Evil Doesn’t Endure Forever

A few weeks ago my pastor was doing the sermon. Right now we are in the book of Jude. I was telling my sister Joyce that it is interesting how most churches or people in general will read or study the most known books. For example, we always hear about Matthew, Mark, Luke and John. While he was talking, I couldn’t shake the idea that some of the books, I would just pass over. I knew they were important, but not as important as some, or so I thought.

I pulled out the Bible and was looking through the books of the Bible. I knew them all in order from when I was a child. But, memorizing isn’t the same as studying the entire Bible and the Word of God. Nahum reminds us that God is in control and He won’t let evil to persist forever.


Nahum is considered to be one of the “Minor Prophets.” The Hebrew name “Nahum” means “comfort” or “consolation.”  Nahum is to give the final warning and judgment upon Nineveh, and he also addresses the rest of the Assyrian empire. They returned to wickedness shortly after they repented back in Jonah’s day.

Nahum was chosen to comfort those who were oppressed in the kingdom of Judah. Nahum told them to rejoice because Nineveh will be justly punished.  While the book of Jonah records Nineveh’s reprieve, Nahum predicts its destruction. Assyria was the archenemy of Israel and Judah. It was used by God to punish the inhabitants of Israel who had turned to idol worship and other evil practices.

In Nahum 1 God triumphs over his enemies, regardless of how strong they are.  As I read more and study it, it seems as if there are a couple specific sins that Nahum  mentions about Nineveh:

  1. They are greedy and full of lustful pleasures.
  2. They have no mercy even though they have great strength. They aren’t remorseful when it comes to destroying and killing.

In the days of Jonah,  Nineveh turned away from their evil ways and they served the Lord. . But 150 years later, Nineveh returned to their old ways such as idolatry, violence, and arrogance (Nahum 3:1–4). God sends one of His prophet Nahum to Nineveh to warn them of the judgment that will destroy their city and exhorting them to repentance. The Ninevites did not heed’s Nahum’s warning, and the city was brought under the dominion of Babylon.
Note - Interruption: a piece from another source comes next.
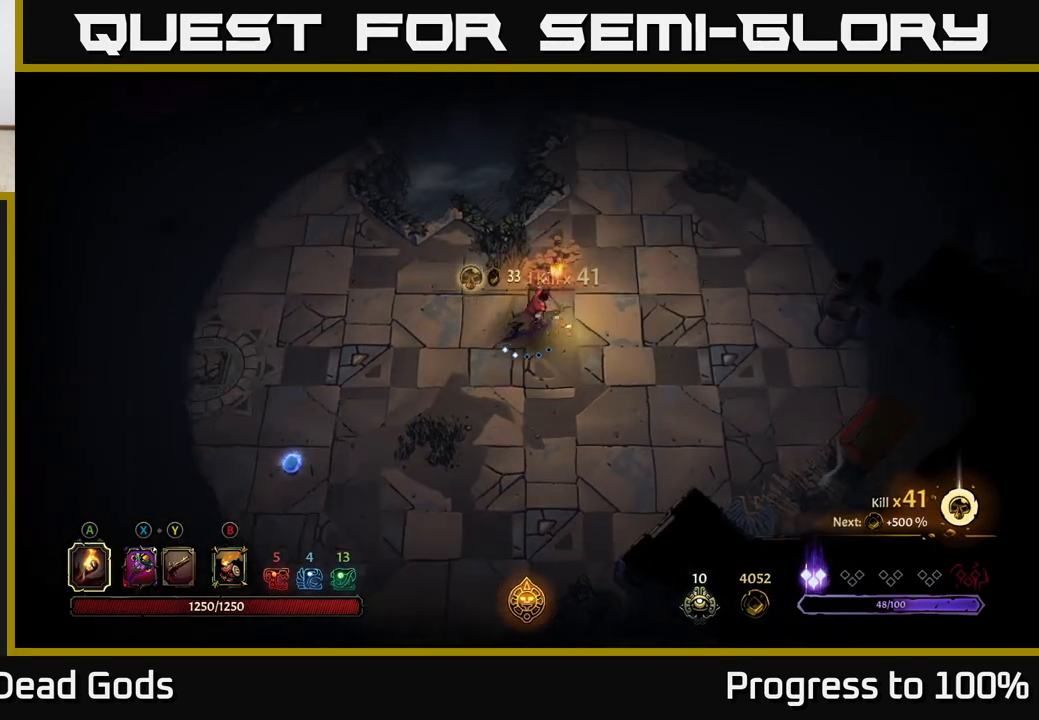
{"buttons": [], "left_stick": "left", "right_stick": "center", "events": [[350, "left_stick", "up-left"], [483, "left_stick", "left"]]}
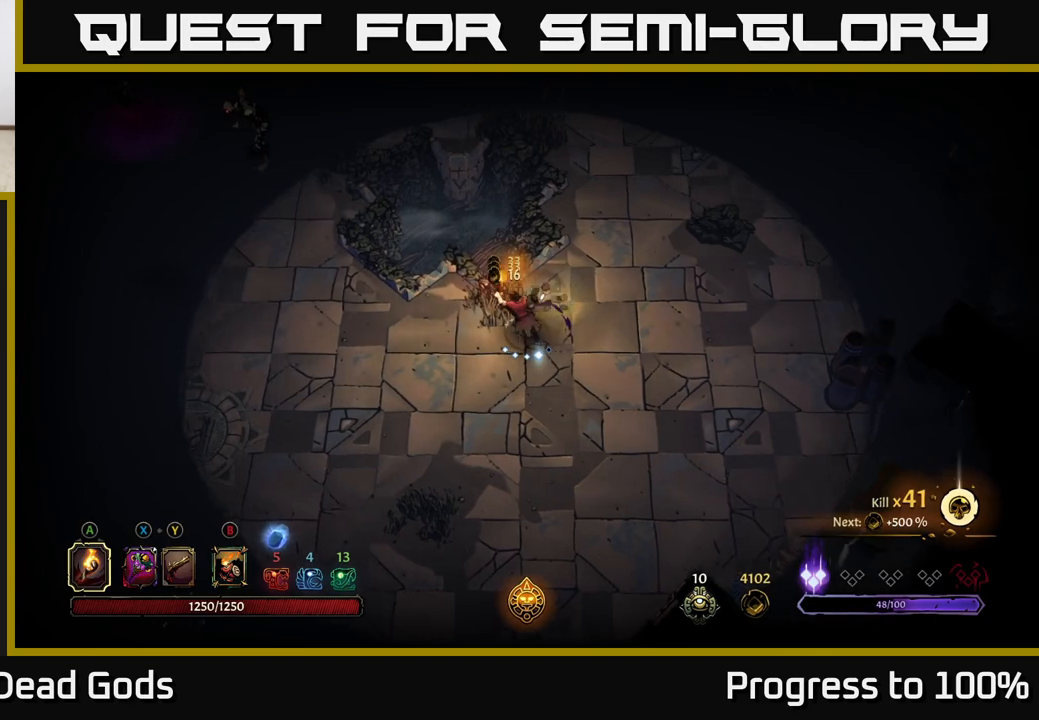
{"buttons": [], "left_stick": "down-left", "right_stick": "center", "events": [[100, "left_stick", "down-left"]]}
Does the book of Nahum apply to us today? Yes!

 God is patient and slow to anger. Even though He is patient, He isn’t going to deal with mocking. I would like to use the United States as an example of how Nahum still applies to us today.

In the past 20 plus years, our country has changed. The United States was founded on the principles that are found in the Bible. We have been a nation over 200 yrs. Our country is getting further and further from God. We are going in the opposite direction. As a Christian, I know and I do believe that our only hope is in Jesus Christ.  We could easily become the next Nineveh at the rate we are going.

We are living in difficult times, but I know that the Lord is good! When life comes crashing down on you and you have faith in God and believe, you will discover that peace can be found in the midst of the storm. God won’t allow wickedness to exist forever.

  • Nahum 1:7-8, The Lord is good, a refuge in times of trouble. He cares for those who trust in him, but with an overwhelming flood he will make an end of Nineveh; he will pursue his foes into the realm of darkness.Whatever they plot against the Lord he will bring to an end;  trouble will not come a second time.  They will be entangled  among thorns and drunk from their wine;

I would have to say that we shouldn’t expect God to bless us if we are unwilling to believe and let Him be the One in control of our lives.  I have found over and over again that my stubbornness and control issues doesn’t get me very far. There have ben times when I have wondered why God will let His children go through difficult times. Basically, when we put our trust in him despite whatever our circumstances may be, things will work out according to His will.

In closing I just want to add that the Bible is a book of hope for the future when the God will secure lasting peace among all peoples and nations (Isaiah 9:6-7). Nahum also predicted a time of peace beyond this troubled world.

The Grace of God which promises the deliverance of Judah from the oppressive hand of the Assyrians, is seen particularly in the introductory verses, where Gods divine attributes are emphasized. The LORD is slow to anger and great in power, And will not at all acquit the wicked…. The LORD is good, A stronghold in the day of trouble; And He knows those who trust in Him . The LORD is patient and gracious to all those who trust in Him.